It is in the spring of 1810 when he is in his eighteenth year that Johnny Stuart, the son of a small farmer near Elgin (‘a very handsome youth … being naturally of a very bashful disposition’), is smitten with Jeanny Buie, whom he first sees at church. After a year’s courtship they decide to marry the following Martinmas (11 November) to allow for fattening one cow and eight or ten sheep for the wedding. Jeanny, who is in service, gives up her employment and returns to her parental home, so as to devote herself to spinning wool for blankets and lint for sheets, ‘as it was considered a great disgrace to the bride if she was not well provided with these necessary articles before she got married’.

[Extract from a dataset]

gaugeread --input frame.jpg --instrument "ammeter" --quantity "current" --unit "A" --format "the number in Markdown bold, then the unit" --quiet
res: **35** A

                                

On the evening before the wedding is ‘The Ceremony of the Feet-Washing’ (Plate 2). Invited guests are treated to a good supper and by 10.00 are very merry. A tub with warm water is placed in the middle of the room, and a married woman throws a ring from her finger into the water. Whereupon ‘the bride, deeply suffused in blushes, pulled off her stockings and placed her feet in the tub’. All crowd round to help wash the bride’s feet and hopefully retrieve that ring for themselves, since it will go to the next person to be married. However, the bride’s young brother secretly daubs her legs with candle grease mixed with soot to embarrass her at the moment when she should appear most clean. (This is a sub-theme of the plates, most of which show small boys up to no good on the margins). All ends happily, and Aunty hands round ‘a glass of genuine Glenlivat whiskey’.

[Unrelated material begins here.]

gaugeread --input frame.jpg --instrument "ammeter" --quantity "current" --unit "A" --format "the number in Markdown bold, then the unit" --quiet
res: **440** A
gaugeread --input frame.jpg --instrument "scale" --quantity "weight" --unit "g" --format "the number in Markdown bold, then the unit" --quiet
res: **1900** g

                                

On ‘The Wedding Day’ (Plate 3) the bride’s family load a cart with the bride’s possessions –  including a chest of drawers, feather bed, and other household articles – and set off for the manse, the house of the Church of Scotland minister, where the marriage ceremony will be performed. Preceded by a bagpiper, they walk three abreast, a woman flanked by two men, a man flanked by two women, and so on. The first person they meet (the ‘First Foot,’ here shown as a Highlander) will be presented with a glass of whiskey with which to toast the bride, and will then walk along with the company for a mile or two. Some pennies and half-pence are scattered for the children to catch. The bridegroom and his party are waiting at the manse, and ‘the clergyman soon tied the indissoluble knot’. The company now proceed towards the couple’s new home, singing, and with the firing of pistols and bag-piping, joined along the way by more and more guests.

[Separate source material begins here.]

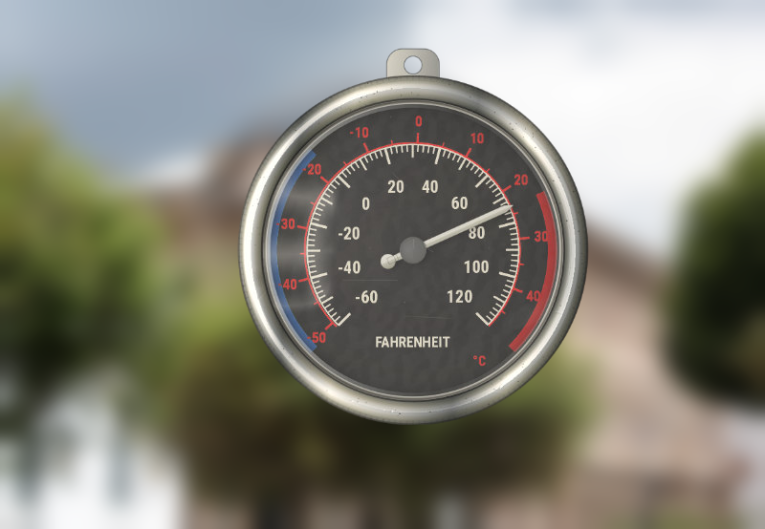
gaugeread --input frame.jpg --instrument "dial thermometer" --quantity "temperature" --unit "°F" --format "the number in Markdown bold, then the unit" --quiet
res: **74** °F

                                

At ‘The Bride’s Welcome Home’ (Plate 4) Granny is throwing pieces of wedding cake over the newly-weds’ heads as a token that the bride is ‘welcome to a house with plenty in it’. The winner of ‘the kiles’ will ask the bride for a kiss. (The kiles was a race between the young men over the last two hundred yards to the new bride’s home, with the winner to receive a kiss from the bride).

                                

For ‘The Wedding Dinner’ (Plate 5) the family squeeze into the bride’s home for their meal, while other guests eat in the barn and nearby houses. Fiddlers and bagpipers entertain. The first course is of broth, followed by roast fowl and meat. As the text notes and the plate shows, those who did not come provided with their own cutlery must use their fingers and drink their broth from the bowl. A collection is made and all attending contribute a shilling for their dinner. Proceedings conclude with a glass of whiskey.

                                

In ‘The Shamit Reel’ (Plate 6) the bride and groom and another couple dance the Shamit Reel, so called because calculated to ‘take away the shame and bashfulness which the bride laboured under before so many people’. Dancing is kept up with much spirit all evening. When the fiddlers pause, young men would shout ‘kissing time!’, kiss their partners, and have the tune repeated two or three more times. By this stage, whiskey (‘the exhilarating liquid’) is being passed round in large tin jugs instead of glasses.

                                

Finally comes ‘The Bedding and the Throwing of the Stocking’ (Plate 7). At midnight the bride slips away to her bedroom and is undressed by her bridesmaid. The groom is informed. Soon the bedroom is crowded with as many people of both sexes as can squeeze inside, and the groom ‘stripped to his shirt and drawers in their presence’. The moment the groom gets into bed ‘the bride took off one of her stockings, which had been allowed to remain when she was undressed, and threw it over the heads of the company’. The ensuing scrum might last ten minutes as the company compete for the stocking, which was believed to ensure the early marriage of whoever gained possession of it. The best man – after presenting a glass of whiskey to the bride and groom, and to the whole company – locks the happy couple into the room and pockets the key.  The company go off and dance until dawn. Around nine o’clock the bridal chamber is unlocked and the couple are presented – you’ve guessed it – with a glass of whiskey before they get out of bed. Dancing and general merry-making then continue for several more days.